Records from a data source
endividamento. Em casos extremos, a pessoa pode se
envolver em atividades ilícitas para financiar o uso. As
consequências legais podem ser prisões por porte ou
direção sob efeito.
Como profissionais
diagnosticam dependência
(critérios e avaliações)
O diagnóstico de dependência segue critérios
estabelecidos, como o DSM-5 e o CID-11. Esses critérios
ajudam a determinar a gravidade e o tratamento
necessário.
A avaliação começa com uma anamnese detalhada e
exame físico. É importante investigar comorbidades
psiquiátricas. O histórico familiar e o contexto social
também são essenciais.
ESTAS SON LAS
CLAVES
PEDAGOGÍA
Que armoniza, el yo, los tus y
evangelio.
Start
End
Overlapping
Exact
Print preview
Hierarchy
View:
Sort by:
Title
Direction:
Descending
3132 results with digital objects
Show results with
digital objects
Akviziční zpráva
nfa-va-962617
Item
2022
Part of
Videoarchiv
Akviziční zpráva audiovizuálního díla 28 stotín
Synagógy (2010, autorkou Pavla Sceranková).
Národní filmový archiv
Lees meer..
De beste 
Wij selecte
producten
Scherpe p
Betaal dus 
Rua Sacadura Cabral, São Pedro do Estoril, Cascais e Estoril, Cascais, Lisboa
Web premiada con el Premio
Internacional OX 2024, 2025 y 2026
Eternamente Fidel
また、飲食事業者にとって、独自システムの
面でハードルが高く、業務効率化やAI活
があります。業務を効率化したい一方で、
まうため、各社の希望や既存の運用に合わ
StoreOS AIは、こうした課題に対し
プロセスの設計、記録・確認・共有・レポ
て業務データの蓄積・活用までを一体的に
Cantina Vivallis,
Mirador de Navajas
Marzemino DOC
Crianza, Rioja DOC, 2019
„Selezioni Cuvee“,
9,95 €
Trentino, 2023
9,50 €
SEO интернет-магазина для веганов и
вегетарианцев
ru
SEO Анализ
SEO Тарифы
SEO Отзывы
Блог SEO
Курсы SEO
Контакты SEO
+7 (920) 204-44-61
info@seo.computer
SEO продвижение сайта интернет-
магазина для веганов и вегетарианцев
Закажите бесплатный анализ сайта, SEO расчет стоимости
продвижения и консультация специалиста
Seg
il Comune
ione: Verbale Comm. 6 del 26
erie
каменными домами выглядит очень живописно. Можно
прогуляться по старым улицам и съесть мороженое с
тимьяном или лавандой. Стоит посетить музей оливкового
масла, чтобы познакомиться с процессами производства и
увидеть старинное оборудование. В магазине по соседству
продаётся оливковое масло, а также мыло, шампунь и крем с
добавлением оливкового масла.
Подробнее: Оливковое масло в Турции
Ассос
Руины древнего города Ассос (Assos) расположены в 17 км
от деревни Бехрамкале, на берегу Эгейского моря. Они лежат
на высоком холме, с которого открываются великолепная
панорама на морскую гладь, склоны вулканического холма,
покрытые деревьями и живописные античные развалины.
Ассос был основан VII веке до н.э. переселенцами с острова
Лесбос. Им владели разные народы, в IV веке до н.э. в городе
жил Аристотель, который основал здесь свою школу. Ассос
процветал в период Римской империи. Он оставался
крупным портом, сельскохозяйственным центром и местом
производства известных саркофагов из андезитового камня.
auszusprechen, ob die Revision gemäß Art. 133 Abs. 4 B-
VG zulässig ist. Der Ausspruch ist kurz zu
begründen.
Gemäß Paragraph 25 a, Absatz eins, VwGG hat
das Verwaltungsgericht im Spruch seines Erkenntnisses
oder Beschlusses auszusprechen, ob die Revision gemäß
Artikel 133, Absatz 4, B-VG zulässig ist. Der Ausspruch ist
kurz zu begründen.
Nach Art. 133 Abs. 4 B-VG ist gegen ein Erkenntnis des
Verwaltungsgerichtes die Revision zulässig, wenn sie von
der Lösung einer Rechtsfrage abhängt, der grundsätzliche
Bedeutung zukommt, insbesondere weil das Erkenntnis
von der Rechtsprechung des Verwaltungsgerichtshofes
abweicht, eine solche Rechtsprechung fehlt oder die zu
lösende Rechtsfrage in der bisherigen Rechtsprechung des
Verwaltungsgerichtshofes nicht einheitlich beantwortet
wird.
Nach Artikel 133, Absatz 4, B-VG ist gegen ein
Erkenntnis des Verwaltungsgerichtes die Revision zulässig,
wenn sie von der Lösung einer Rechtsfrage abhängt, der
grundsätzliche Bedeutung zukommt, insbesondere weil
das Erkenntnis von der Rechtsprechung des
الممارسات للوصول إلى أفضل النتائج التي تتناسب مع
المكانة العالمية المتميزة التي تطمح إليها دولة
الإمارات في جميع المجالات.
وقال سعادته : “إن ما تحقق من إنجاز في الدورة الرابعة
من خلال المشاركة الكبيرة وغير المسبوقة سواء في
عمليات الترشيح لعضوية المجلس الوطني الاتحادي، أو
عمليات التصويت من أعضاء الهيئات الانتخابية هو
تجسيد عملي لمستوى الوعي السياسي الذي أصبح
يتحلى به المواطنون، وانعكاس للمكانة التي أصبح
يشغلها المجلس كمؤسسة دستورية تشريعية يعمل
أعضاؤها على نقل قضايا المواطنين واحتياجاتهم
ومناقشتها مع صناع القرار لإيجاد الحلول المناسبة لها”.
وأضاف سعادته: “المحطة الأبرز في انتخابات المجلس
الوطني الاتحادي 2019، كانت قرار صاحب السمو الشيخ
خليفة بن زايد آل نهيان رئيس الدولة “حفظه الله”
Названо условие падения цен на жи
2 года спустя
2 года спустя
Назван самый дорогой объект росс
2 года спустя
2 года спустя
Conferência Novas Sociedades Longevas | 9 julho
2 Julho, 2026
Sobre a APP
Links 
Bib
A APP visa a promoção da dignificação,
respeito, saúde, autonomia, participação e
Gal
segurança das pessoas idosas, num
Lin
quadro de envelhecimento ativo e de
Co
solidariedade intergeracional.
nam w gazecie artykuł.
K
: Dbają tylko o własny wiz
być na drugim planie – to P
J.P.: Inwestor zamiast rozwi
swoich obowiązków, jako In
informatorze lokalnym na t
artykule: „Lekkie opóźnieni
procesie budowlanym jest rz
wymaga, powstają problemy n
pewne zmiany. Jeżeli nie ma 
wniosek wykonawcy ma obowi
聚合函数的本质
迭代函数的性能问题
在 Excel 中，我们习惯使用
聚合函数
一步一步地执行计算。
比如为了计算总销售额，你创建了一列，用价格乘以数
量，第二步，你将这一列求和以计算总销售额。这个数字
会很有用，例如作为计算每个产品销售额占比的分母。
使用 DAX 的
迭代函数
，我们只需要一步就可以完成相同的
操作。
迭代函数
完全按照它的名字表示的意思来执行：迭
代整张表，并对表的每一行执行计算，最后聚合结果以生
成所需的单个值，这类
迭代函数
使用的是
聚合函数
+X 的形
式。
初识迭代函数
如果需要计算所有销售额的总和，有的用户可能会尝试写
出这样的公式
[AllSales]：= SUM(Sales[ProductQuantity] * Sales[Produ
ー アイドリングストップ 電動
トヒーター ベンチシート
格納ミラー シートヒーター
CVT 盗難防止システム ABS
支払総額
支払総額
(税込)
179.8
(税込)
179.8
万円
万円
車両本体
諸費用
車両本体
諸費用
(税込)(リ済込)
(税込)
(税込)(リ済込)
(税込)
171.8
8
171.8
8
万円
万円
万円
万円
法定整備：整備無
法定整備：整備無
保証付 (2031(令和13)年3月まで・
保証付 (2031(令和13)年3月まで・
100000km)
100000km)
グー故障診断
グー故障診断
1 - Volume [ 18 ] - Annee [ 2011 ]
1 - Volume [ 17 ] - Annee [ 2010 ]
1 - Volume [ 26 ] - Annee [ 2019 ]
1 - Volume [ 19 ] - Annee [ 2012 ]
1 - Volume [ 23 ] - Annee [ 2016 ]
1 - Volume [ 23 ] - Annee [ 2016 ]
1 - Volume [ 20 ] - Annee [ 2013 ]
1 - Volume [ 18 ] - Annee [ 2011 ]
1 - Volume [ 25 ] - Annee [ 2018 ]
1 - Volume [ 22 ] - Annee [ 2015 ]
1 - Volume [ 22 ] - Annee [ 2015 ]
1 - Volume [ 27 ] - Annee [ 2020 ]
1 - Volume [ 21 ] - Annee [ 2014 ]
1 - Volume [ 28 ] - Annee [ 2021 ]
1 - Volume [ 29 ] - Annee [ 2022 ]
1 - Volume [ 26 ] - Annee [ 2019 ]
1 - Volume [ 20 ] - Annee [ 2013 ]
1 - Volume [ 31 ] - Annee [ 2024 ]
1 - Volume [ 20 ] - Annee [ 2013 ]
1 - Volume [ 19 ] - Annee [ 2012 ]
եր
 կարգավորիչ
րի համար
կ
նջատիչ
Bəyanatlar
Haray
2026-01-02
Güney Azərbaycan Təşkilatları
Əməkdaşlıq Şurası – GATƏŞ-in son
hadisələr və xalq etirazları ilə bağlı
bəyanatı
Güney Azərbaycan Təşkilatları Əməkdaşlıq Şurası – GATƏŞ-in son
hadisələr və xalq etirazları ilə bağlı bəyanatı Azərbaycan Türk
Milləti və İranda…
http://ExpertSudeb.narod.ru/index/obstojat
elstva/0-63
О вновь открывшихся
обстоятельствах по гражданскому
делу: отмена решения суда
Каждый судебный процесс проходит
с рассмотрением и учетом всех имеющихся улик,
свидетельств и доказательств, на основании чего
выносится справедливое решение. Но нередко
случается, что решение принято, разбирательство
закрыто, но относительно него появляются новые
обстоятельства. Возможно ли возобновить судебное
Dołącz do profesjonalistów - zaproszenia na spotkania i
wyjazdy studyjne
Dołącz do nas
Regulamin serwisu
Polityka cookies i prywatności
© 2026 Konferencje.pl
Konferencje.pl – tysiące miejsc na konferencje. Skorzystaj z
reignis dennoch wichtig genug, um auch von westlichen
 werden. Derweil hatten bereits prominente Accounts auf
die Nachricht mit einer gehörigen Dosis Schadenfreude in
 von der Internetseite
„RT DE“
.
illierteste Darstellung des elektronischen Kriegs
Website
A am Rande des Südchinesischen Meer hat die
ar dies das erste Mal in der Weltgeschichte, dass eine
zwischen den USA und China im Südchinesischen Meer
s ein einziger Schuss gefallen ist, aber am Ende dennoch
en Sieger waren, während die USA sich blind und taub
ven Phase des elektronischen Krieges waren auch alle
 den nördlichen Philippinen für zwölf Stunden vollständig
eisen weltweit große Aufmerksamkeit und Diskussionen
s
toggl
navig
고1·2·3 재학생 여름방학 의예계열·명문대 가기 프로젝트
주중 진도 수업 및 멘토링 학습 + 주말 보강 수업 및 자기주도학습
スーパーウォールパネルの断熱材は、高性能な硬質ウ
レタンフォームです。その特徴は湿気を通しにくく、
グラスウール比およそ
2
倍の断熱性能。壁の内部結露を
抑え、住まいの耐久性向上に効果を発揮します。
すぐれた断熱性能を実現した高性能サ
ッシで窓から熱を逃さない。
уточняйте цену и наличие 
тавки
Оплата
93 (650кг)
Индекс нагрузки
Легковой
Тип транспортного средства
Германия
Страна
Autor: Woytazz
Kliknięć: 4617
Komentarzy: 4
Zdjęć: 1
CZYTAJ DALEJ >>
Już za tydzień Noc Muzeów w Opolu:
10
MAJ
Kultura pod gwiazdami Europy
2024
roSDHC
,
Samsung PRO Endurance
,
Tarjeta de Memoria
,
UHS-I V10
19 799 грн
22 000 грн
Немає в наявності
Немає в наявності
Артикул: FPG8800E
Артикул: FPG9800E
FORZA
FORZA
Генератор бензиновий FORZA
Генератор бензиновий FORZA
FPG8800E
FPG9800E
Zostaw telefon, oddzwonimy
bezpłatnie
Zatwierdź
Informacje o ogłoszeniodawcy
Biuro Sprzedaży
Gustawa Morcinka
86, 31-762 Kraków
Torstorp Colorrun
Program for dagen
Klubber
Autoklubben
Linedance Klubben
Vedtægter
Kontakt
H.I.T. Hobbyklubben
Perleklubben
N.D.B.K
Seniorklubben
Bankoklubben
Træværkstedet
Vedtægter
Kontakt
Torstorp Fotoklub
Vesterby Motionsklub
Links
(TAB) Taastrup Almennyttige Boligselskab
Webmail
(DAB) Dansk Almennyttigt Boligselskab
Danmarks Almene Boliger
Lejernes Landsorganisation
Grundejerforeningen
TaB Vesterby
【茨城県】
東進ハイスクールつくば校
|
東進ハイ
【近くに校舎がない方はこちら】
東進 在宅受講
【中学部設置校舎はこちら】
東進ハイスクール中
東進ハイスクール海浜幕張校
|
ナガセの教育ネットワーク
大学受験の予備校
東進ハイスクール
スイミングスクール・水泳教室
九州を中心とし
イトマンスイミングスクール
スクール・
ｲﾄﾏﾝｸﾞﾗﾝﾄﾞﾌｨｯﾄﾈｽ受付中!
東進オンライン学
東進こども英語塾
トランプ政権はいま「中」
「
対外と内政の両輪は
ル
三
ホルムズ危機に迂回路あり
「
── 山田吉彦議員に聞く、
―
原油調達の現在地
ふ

### DIRECTIONS:
Edit the entries starting at the beginning and ending at the line containing "exame físico. É", swapping "detalhada" for "minuciosa" and leaving every other word as it is.

### TASK RESULT:
endividamento. Em casos extremos, a pessoa pode se
envolver em atividades ilícitas para financiar o uso. As
consequências legais podem ser prisões por porte ou
direção sob efeito.
Como profissionais
diagnosticam dependência
(critérios e avaliações)
O diagnóstico de dependência segue critérios
estabelecidos, como o DSM-5 e o CID-11. Esses critérios
ajudam a determinar a gravidade e o tratamento
necessário.
A avaliação começa com uma anamnese minuciosa e
exame físico. É importante investigar comorbidades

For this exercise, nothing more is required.